# Wie NAS einrichten?



## AMDSempron (10. Oktober 2007)

Moin moin!
Als ich am Montad dieser Woche aus meinem Urlaub kam, hat mich mein Bruder etwas überrannt, denn er hatte sich während meiner Abwesenheit einfach eine
Samsung HD400LD und ein Raidsonic IB-NAS900-B bestellt. Da er jedoch momentan sein Diplom schreibt, dadurch so gut wie keine Zit hat und er von Netzwerken wenig weiß, soll ich das einrichten, mit der Begründung, ich könne das doch eh... kann ich leider nicht!
Deswegen wollte ich euch fragen, wie ich das NAS einrichten kann, hier mal, was er will:
-Mehrere Partitionen (noch kein Problem für mich)
-eine Partition/Ordner, wo alle Windowsupdates gespeichert werden (Vista, hab ich keinen plan, wie sich das automatisieren lässt)
-Eine Backuppartition, die Änderungen automatisch speichert (hab ich auch keinen Schimmer von, wie das per LAN gehen soll)
-einen FTP Server mit mehreren Benutzern und verschiedenen Zugriffsfechten in verscheidenen Ordner (also, dass User x in ordner a schreiben kann, in Ordner b aber nur lesen, ich habe schon einmal versuch, einen FTP Server zu maxhen, ging nicht, mit der festen IP ist mir das auch ein Rätsel. Außerdem soll der FTP Server mehrere Partitionen umfassen, sodass man z.B. auf die Updates und Die Backuppartition zugreifen kann)

Könntet ihr mir vielleicht helfen? Das ganze soll auch ziemlich fix gehen, am Montag wurde der Kram bestellt, sollte morgen oder Freitag bei mir hier liegen. Vielen Dank schonmal für eure Hilfe!


----------



## StephenKing (11. Oktober 2007)

Naja, vielleicht hätte er sich erst mal informieren sollen, was das NAS alles kann - denn das beschränkt nun mal die ganze Funktionalität. (bietet das zB keinen FTP-Server, dann is nunmal nix mit FTP).
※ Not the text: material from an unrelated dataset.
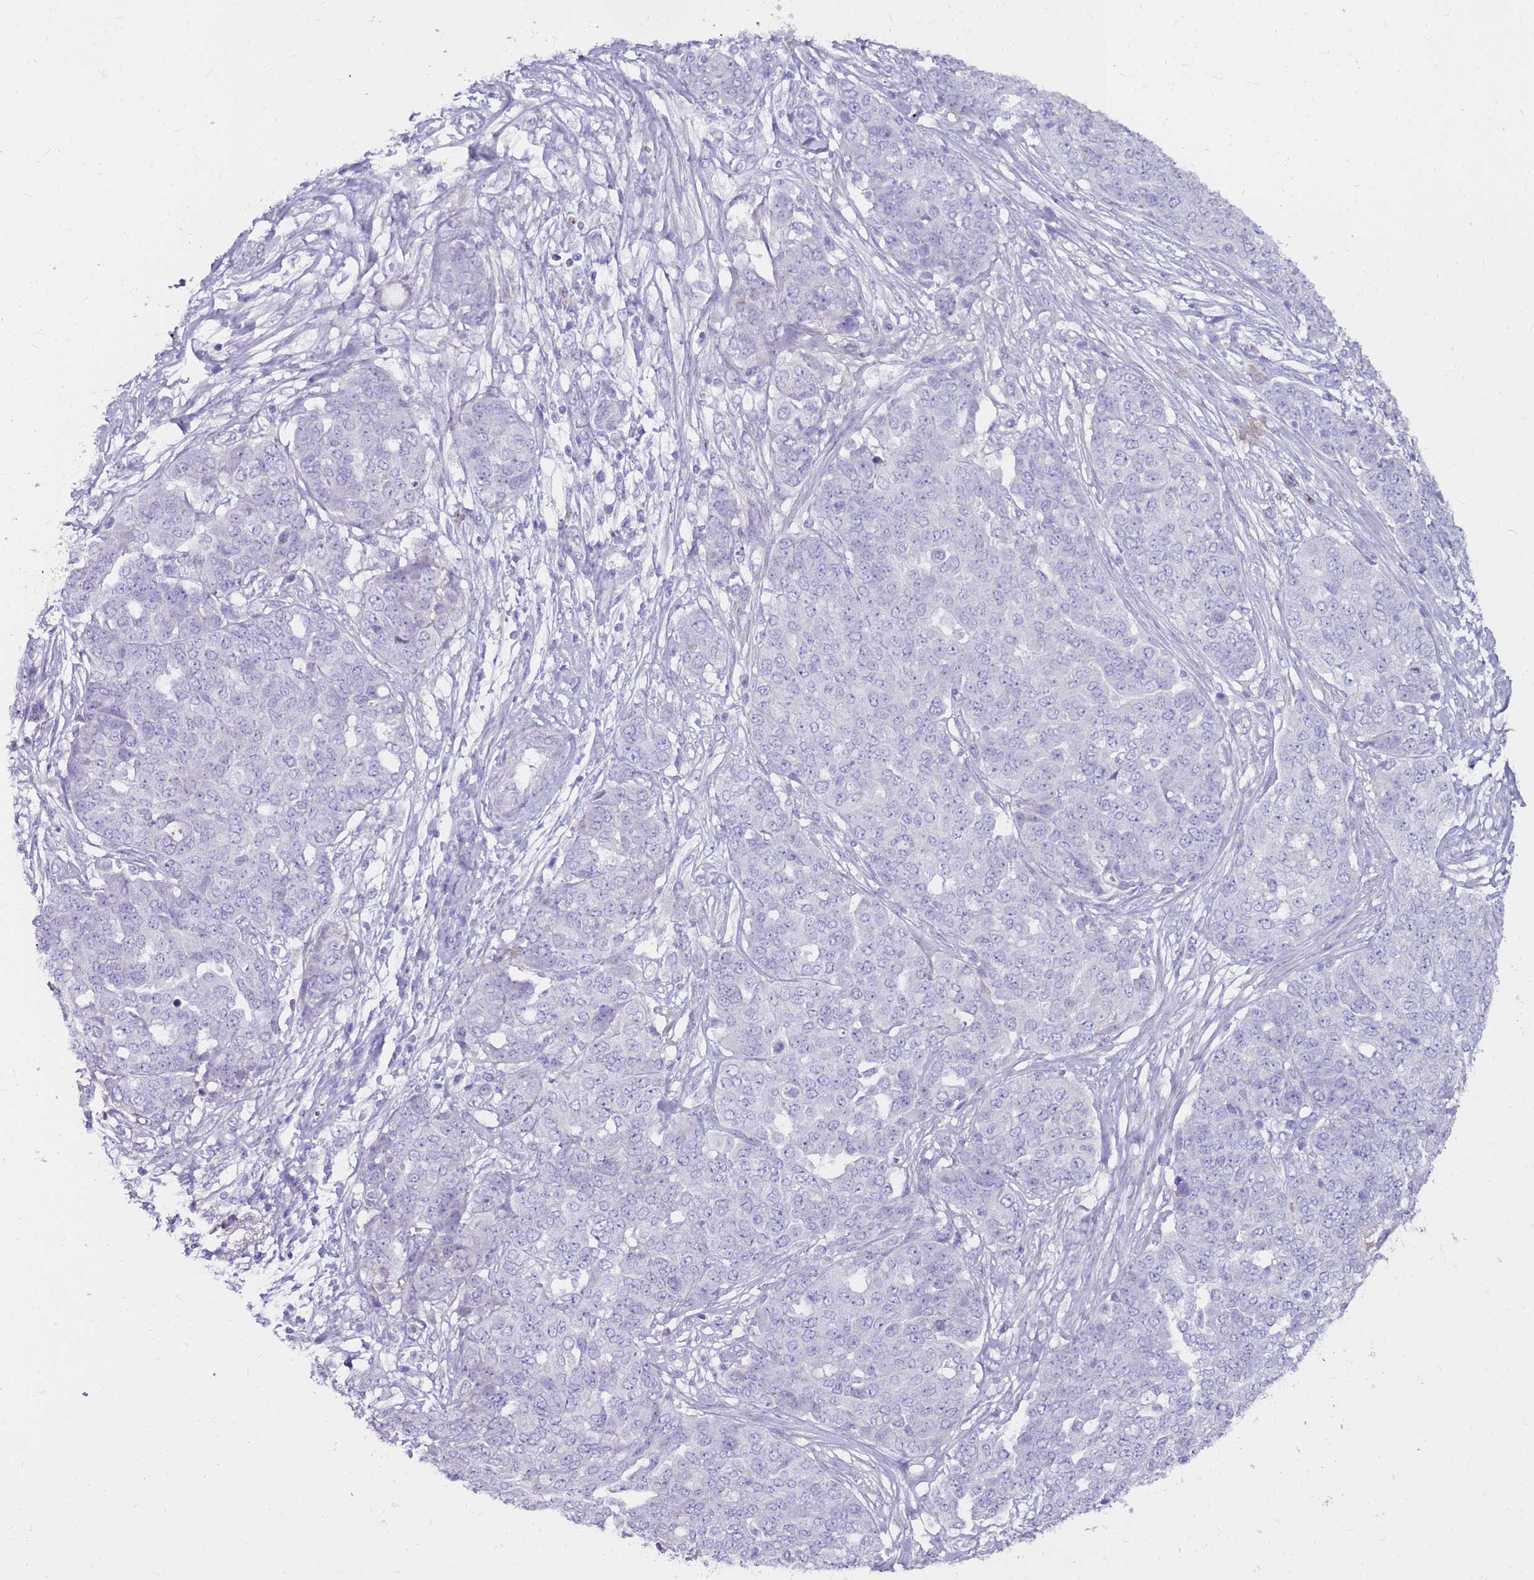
{"staining": {"intensity": "negative", "quantity": "none", "location": "none"}, "tissue": "ovarian cancer", "cell_type": "Tumor cells", "image_type": "cancer", "snomed": [{"axis": "morphology", "description": "Cystadenocarcinoma, serous, NOS"}, {"axis": "topography", "description": "Soft tissue"}, {"axis": "topography", "description": "Ovary"}], "caption": "Ovarian cancer stained for a protein using IHC exhibits no staining tumor cells.", "gene": "EVPLL", "patient": {"sex": "female", "age": 57}}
Mehere Partitionen: Vergiss es erst mal... die meisten NAS nehmen die ganze Platte und man kann dann da mehrere Freigaben erstellen - da kann man dann natürlich Netzlaufwerke drauf verbinden, nur Partitionen im eigentlichen Sinn hast du da nirgends...
Partition mit Windowsupdates? Brauchst du wohl einen WSUS-Server  Ich würde sagen: rede ihm das aus 
Backuppartition: Welche Änderungen? Wenn es die NAS nicht als Funktion mitbringt, dann musst du das mittels einer anderne Backupsoftware auf dem PC erledigen (das sollte aber recht gut möglich sein).
FTP-Server: Wie gesagt - du bist auf die Funktionalität des NAS beschränkt. Eine ganz gute NAS sollte das angesprochene können. Was du mit fester IP meinst, weis ich nicht. Falls von außen darauf zugegriffen werden soll: Dyndns und Portforwarding.

Zusammenfassung: Du tust mir leid... wieso kauft der sowas und geht davon aus, dass er dann die eierlegende Wollmilchsau hat


----------



## AMDSempron (11. Oktober 2007)

Danke schon mal für deine Erklärungen, jetzt bin ich ein wenig schlauer. Aber um noch einmal auf die von dir genannten Unklarheiten zu antworten: Also das mit den Partitionen war so gemeint, dass Nutzer nur einen Teil der Dateien lesen oder schreiben kann und dass je nach User diese Ordner verschieden sind, das wollte ich per Partitionen machen, aber wenns mit Ordnern geht, um so besser! Kann ich diese Ordner dann per FTP verschiedenen Usern zeigen? also, dass von außen drauf zugegriffen wird. Das mit den Windowsupdates ist mir wirklich heikel, wenn du das schon sagst, ich werde wohl davon Abstand nehmen.
Mit feste IP meinte ich, dass DHCP umgangen wird, denn was nützt ein FTP Server, wenn dieser dann alle 24 Stunden eine neue IP hat?


----------



## StephenKing (12. Oktober 2007)

Wenn das NAS genügend Funtkionalität bei SMB- und FTP-Rechten hat, dann kannst du das so alles einrichten.



> Mit feste IP meinte ich, dass DHCP umgangen wird, denn was nützt ein FTP Server, wenn dieser dann alle 24 Stunden eine neue IP hat?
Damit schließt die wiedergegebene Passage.